**Problem:** Set down, character for character, everything in the records below from the line holding "IBF-TimeSeries: 48000 -> none" down to the line holding "STH-3PU: 50000 -> 38100", and no other line.

**Supplied entries:**
◆ ◆ ◆ ◆

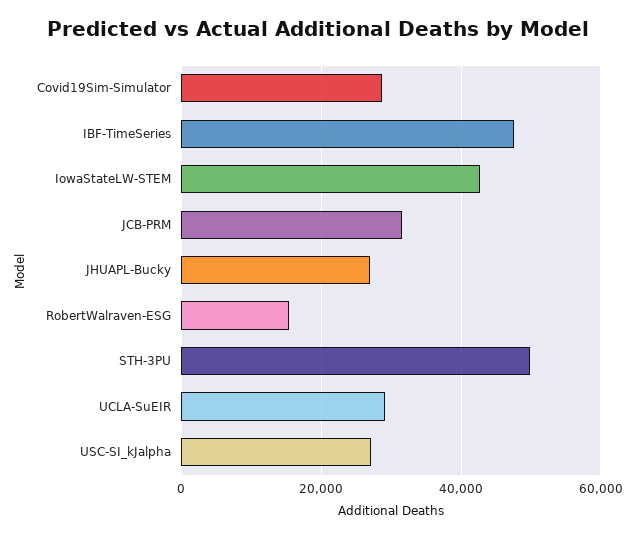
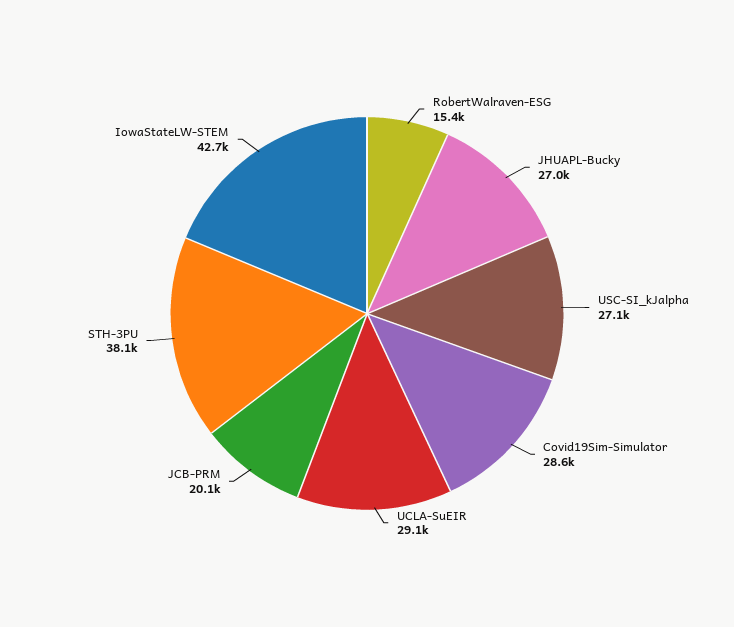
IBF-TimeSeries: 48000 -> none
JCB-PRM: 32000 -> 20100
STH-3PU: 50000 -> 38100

◆ ◆ ◆ ◆

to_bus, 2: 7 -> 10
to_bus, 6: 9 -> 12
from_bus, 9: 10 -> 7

◆ ◆ ◆ ◆

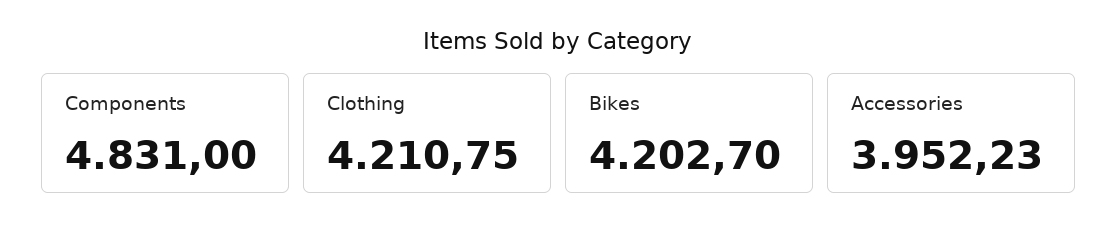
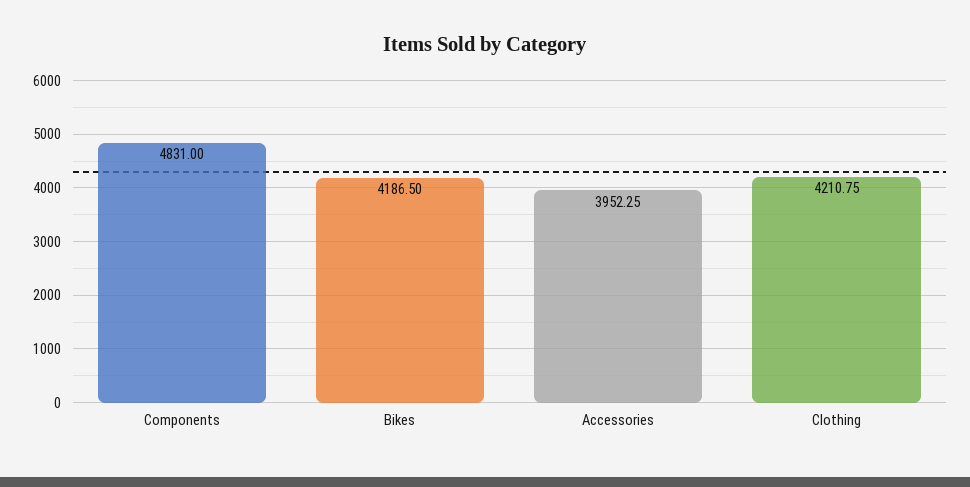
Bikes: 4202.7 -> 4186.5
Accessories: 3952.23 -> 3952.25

◆ ◆ ◆ ◆

**Task solution:**
IBF-TimeSeries: 48000 -> none
JCB-PRM: 32000 -> 20100
STH-3PU: 50000 -> 38100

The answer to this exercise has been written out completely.